Global Big Data Analytics In Retail Market Segments Analysis
Global Big Data Analytics in Retail Market is segmented by Component, Deployment, Organization Size, Applications and region. Based on Component, the market is segmented into Software and Service. Based on Deployment, the market is segmented into On-Premise and Cloud. Based on Organization Size, the market is segmented into Large Enterprises and SMEs. Based on Applications, the market is segmented into Sales and Marketing Analytics, Supply Chain Operations Management, Merchandising Analytics, Customer Analytics and Others. Based on region, the market is segmented into North America, Europe, Asia Pacific, Latin America and Middle East & Africa.
Driver of the Global Big Data Analytics In Retail Market
The Global Big Data Analytics in Retail market is significantly driven by the transformative effects of e-commerce on traditional brick-and-mortar retailing, diminishing their dominance and highlighting the importance of data-driven strategies. A streamlined supply chain, which facilitates the efficient transition of products from suppliers to warehouses and ultimately to customers, is essential for any retail business. Big data analytics plays a pivotal role in this transformation by enabling real-time tracking of inventory and product movement, analyzing customer data to forecast purchasing trends, and even employing robotic systems for order fulfillment in expansive automated warehouses, ensuring operational efficiency and responsiveness to consumer needs.

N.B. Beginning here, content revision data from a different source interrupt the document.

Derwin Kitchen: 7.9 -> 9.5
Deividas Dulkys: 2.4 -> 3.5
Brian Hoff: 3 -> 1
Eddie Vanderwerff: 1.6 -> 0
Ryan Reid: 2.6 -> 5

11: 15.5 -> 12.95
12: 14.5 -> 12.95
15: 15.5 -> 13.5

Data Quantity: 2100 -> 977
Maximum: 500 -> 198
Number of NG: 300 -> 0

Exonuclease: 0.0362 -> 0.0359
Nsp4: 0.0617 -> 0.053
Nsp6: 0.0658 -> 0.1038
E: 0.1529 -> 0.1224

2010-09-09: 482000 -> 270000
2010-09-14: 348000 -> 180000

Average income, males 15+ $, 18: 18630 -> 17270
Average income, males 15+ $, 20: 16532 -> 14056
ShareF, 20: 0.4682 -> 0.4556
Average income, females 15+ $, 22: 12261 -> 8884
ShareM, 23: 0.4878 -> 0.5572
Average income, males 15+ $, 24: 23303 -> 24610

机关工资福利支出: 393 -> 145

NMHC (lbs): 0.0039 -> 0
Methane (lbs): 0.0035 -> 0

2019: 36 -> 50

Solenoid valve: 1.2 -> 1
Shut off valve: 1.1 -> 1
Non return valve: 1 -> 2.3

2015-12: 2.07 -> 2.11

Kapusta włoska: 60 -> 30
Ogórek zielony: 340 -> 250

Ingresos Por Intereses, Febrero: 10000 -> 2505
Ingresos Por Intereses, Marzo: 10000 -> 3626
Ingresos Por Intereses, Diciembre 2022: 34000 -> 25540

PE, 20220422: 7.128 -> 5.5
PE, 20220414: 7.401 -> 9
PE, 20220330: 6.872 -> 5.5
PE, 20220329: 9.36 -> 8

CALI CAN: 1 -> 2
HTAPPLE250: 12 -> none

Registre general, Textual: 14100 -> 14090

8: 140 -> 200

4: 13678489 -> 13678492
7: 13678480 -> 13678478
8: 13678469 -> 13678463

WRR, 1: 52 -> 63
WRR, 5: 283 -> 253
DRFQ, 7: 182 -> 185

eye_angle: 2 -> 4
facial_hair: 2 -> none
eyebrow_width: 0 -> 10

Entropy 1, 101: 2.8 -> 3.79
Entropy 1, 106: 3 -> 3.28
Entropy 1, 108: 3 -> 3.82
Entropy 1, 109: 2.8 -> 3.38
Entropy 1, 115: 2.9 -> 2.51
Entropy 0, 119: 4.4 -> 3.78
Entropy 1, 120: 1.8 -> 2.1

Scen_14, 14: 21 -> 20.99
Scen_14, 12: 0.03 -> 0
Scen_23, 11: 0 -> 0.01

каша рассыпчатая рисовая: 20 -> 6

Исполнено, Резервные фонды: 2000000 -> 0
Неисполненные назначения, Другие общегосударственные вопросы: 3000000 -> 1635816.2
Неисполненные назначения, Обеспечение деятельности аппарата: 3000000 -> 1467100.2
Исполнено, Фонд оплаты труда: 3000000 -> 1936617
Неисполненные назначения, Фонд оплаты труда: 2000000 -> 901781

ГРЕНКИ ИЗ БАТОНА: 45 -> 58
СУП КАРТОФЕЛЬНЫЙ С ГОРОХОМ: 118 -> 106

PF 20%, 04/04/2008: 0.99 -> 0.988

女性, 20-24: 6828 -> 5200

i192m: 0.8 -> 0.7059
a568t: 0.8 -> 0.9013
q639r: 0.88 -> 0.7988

Restraints in the Global Big Data Analytics In Retail Market
The Global Big Data Analytics in Retail market faces significant restraints primarily due to pressing security issues. Concerns surrounding fake data generation, the demand for real-time security measures, and the protection of customer data privacy are paramount. Additionally, vulnerabilities arise from remote data storage, inadequate identity governance, insufficient investments in system and network security, human errors, and the proliferation of connected devices and Internet of Things (IoT) applications. Addressing these challenges is crucial for organizations. Moreover, the rising frequency of data breaches and cyberattacks targeting customer information across various sectors poses a substantial threat to market growth.
Market Trends of the Global Big Data Analytics In Retail Market
The global Big Data analytics market in retail is experiencing significant growth, driven by the rise of edge computing solutions. With an unprecedented surge in the number of connected IoT devices-projected by the International Data Corporation (IDC) to reach 152,200 connections per minute by 2025-retailers are increasingly leveraging Machine Learning (ML) and Artificial Intelligence (AI) to analyze data in real-time. This shift towards edge computing enables faster data processing and insights generation, enhancing customer experiences and operational efficiency. As a result, demand for advanced Big Data analytics tools is set to rise, transforming the retail landscape into a data-driven ecosystem.